All is not lost, however. The authors found that a critical element missing in large areas of otherwise untouched land is the disappearance of certain key species, particularly large mammals. Some of these large mammals have completely disappeared, but others still survive elsewhere. In these cases, the authors say that by reintroducing only a small number (between one and five) of species that play crucial functions in some areas could return up to 20% of the world’s land to ecological integrity.

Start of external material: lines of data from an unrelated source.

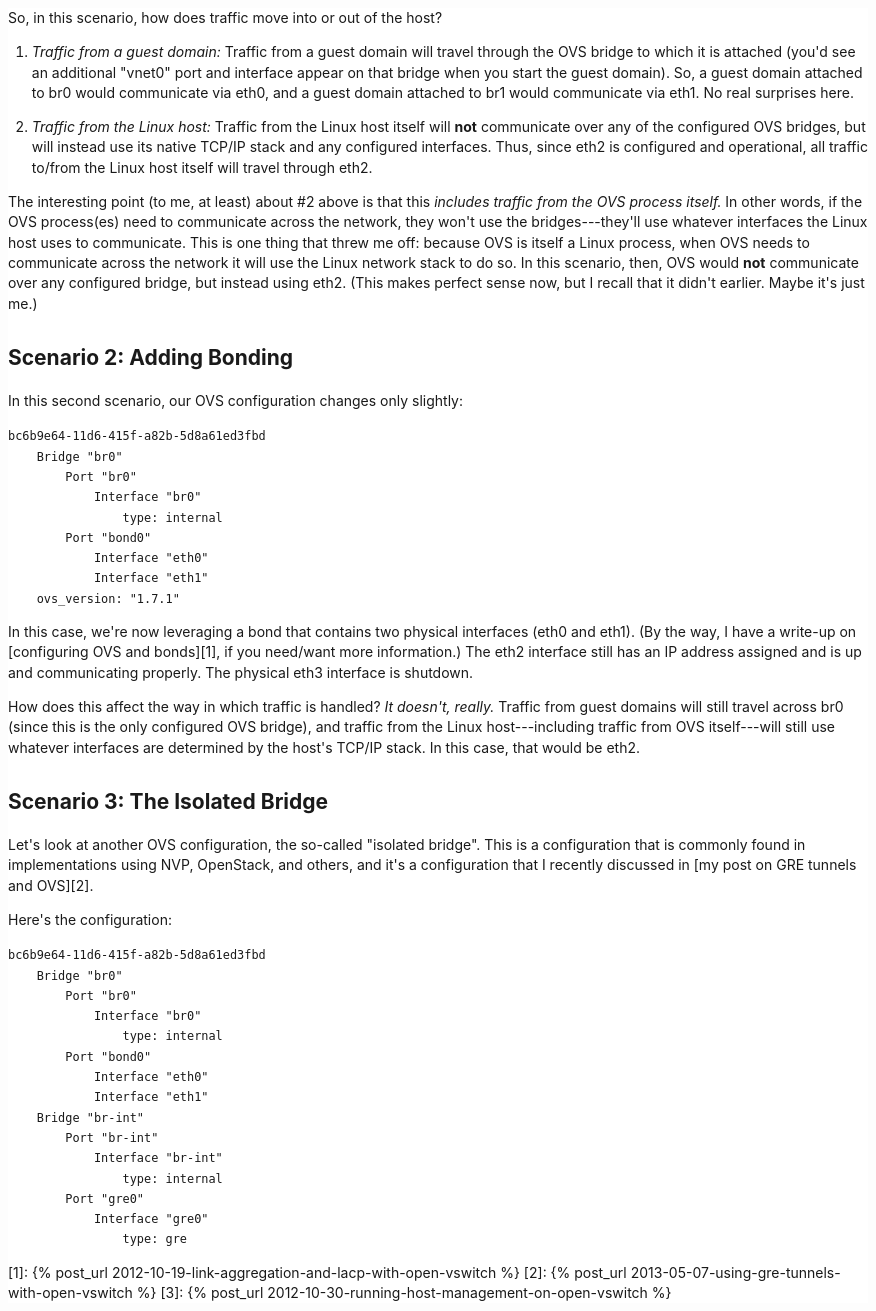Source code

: So, in this scenario, how does traffic move into or out of the host?

1. _Traffic from a guest domain:_ Traffic from a guest domain will travel through the OVS bridge to which it is attached (you'd see an additional "vnet0" port and interface appear on that bridge when you start the guest domain). So, a guest domain attached to br0 would communicate via eth0, and a guest domain attached to br1 would communicate via eth1. No real surprises here.

2. _Traffic from the Linux host:_ Traffic from the Linux host itself will **not** communicate over any of the configured OVS bridges, but will instead use its native TCP/IP stack and any configured interfaces. Thus, since eth2 is configured and operational, all traffic to/from the Linux host itself will travel through eth2.

The interesting point (to me, at least) about #2 above is that this _includes traffic from the OVS process itself._ In other words, if the OVS process(es) need to communicate across the network, they won't use the bridges---they'll use whatever interfaces the Linux host uses to communicate. This is one thing that threw me off: because OVS is itself a Linux process, when OVS needs to communicate across the network it will use the Linux network stack to do so. In this scenario, then, OVS would **not** communicate over any configured bridge, but instead using eth2. (This makes perfect sense now, but I recall that it didn't earlier. Maybe it's just me.)

## Scenario 2: Adding Bonding

In this second scenario, our OVS configuration changes only slightly:

    bc6b9e64-11d6-415f-a82b-5d8a61ed3fbd
        Bridge "br0"
            Port "br0"
                Interface "br0"
                    type: internal
            Port "bond0"
                Interface "eth0"
                Interface "eth1"
        ovs_version: "1.7.1"

In this case, we're now leveraging a bond that contains two physical interfaces (eth0 and eth1). (By the way, I have a write-up on [configuring OVS and bonds][1], if you need/want more information.) The eth2 interface still has an IP address assigned and is up and communicating properly. The physical eth3 interface is shutdown.

How does this affect the way in which traffic is handled? _It doesn't, really._ Traffic from guest domains will still travel across br0 (since this is the only configured OVS bridge), and traffic from the Linux host---including traffic from OVS itself---will still use whatever interfaces are determined by the host's TCP/IP stack. In this case, that would be eth2.

## Scenario 3: The Isolated Bridge

Let's look at another OVS configuration, the so-called "isolated bridge". This is a configuration that is commonly found in implementations using NVP, OpenStack, and others, and it's a configuration that I recently discussed in [my post on GRE tunnels and OVS][2].

Here's the configuration:

    bc6b9e64-11d6-415f-a82b-5d8a61ed3fbd
        Bridge "br0"
            Port "br0"
                Interface "br0"
                    type: internal
            Port "bond0"
                Interface "eth0"
                Interface "eth1"
        Bridge "br-int"
            Port "br-int"
                Interface "br-int"
                    type: internal
            Port "gre0"
                Interface "gre0"
                    type: gre

[1]: {% post_url 2012-10-19-link-aggregation-and-lacp-with-open-vswitch %}
[2]: {% post_url 2013-05-07-using-gre-tunnels-with-open-vswitch %}
[3]: {% post_url 2012-10-30-running-host-management-on-open-vswitch %}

The authors identify six important global locations where this method could be successful: eastern Russia, northern Canada, Alaska, the Amazon rainforest, the Sahara desert and the Congo rainforest. In these areas, although species populations have declined, there is still plenty of original foliage and habitat to support the animals if they are reintroduced.

The study argues that we need a new way of thinking about ecological health. At present, the authors say, restoration focuses primarily on restoring degraded habitats. It’s important, but it’s not enough.

“We should also be thinking about restoring species to regain ecological integrity over more of the Earth,” Plumptre said.